Task requirements:
a) From the Formula One passage, please extract the text starting with "The timing of" and going on through "Super Bowl-level engagement.".
b) List every dollar amount that appears in the Formula One passage.
START Passage for review
Kurtz believes owning a stake in the team was the next sensible move after being a partner for seven years. “We’ve got to know the team and I think it’s serendipity when you have a great relationship lining up with a great business opportunity.”
Kurtz will support the team’s innovation and technology strategy—competitive motorsport, data analytics, and performance—while expanding the team’s ecosystem across the U.S. and global tech sectors. “Winning in racing and cybersecurity requires speed, precision, and innovation,” Kurtz says. “Milliseconds matter. Execution counts. Data wins.”
The timing of their deal reflects F1’s extraordinary business transformation. While some investors are skeptical about whether the sports’ rapid growth will continue, team valuations have surged to an average $3.6 billion today, up 89% since 2023. F1 has exploded globally, particularly in the U.S. where Netflix’s Drive to Survive series created millions of new fans. Liberty Media’s $8 billion acquisition of F1 in 2017 has proven prescient—the sport now reaches 1.5 billion TV viewers, with races generating Super Bowl-level engagement.
The financial stakes keep rising. Cadillac’s entry as the 11th team in 2026, backed by General Motors, signals mainstream American corporate appetite for team ownership. The current ten teams—operating under a cost cap of $135 million per season—have become increasingly valuable assets (the cost cap is set to rise next year to $215 million). Mercedes’ $6 billion valuation makes it one of the sport’s most valuable franchises alongside Ferrari.
But even as the numbers swell, Wolff’s attention is turning in a very different direction. His other investments span from a 1% stake in Aston Martin to ventures in sports tech and emerging mobility companies. But now, after more than a decade at the helm, he is shutting down Mercedes’ diversification experiments. The team’s expansions into America’s Cup sailing and technology consulting are being axed.
“We don’t want to do this anymore,” he says flatly. “We’re a Formula One racing team. We don’t want to go sailing. We don’t want to do any other sports. Complete focus [must be] on only Formula One.”
END Passage for review
START Data extracts
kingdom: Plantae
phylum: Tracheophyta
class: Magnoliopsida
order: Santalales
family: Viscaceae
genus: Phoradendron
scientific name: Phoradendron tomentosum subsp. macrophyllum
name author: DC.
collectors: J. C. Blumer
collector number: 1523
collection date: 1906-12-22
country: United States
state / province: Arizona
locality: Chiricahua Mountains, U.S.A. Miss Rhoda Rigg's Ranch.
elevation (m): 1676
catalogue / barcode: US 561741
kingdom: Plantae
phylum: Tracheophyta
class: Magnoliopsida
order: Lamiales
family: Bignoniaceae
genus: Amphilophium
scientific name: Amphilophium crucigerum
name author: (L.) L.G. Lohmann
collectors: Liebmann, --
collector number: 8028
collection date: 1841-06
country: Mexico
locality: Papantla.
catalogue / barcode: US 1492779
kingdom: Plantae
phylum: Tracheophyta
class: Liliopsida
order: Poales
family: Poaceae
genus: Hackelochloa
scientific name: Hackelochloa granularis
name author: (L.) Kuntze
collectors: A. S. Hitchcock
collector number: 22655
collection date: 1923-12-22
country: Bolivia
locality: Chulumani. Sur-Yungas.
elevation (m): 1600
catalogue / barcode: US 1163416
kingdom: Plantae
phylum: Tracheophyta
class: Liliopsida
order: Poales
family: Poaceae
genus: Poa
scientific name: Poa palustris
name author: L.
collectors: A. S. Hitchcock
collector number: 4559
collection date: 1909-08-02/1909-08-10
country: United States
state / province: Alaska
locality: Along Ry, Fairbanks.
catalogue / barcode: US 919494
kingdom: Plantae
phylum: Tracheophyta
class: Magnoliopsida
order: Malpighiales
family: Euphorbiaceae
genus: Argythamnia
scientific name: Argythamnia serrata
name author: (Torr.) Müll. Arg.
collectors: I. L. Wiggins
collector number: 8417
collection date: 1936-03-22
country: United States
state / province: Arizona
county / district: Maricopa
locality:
END Data extracts
Answers to the problems:
a)
The timing of their deal reflects F1’s extraordinary business transformation. While some investors are skeptical about whether the sports’ rapid growth will continue, team valuations have surged to an average $3.6 billion today, up 89% since 2023. F1 has exploded globally, particularly in the U.S. where Netflix’s Drive to Survive series created millions of new fans. Liberty Media’s $8 billion acquisition of F1 in 2017 has proven prescient—the sport now reaches 1.5 billion TV viewers, with races generating Super Bowl-level engagement.

b)
- $3.6 billion
- $8 billion
- $135 million
- $215 million
- $6 billion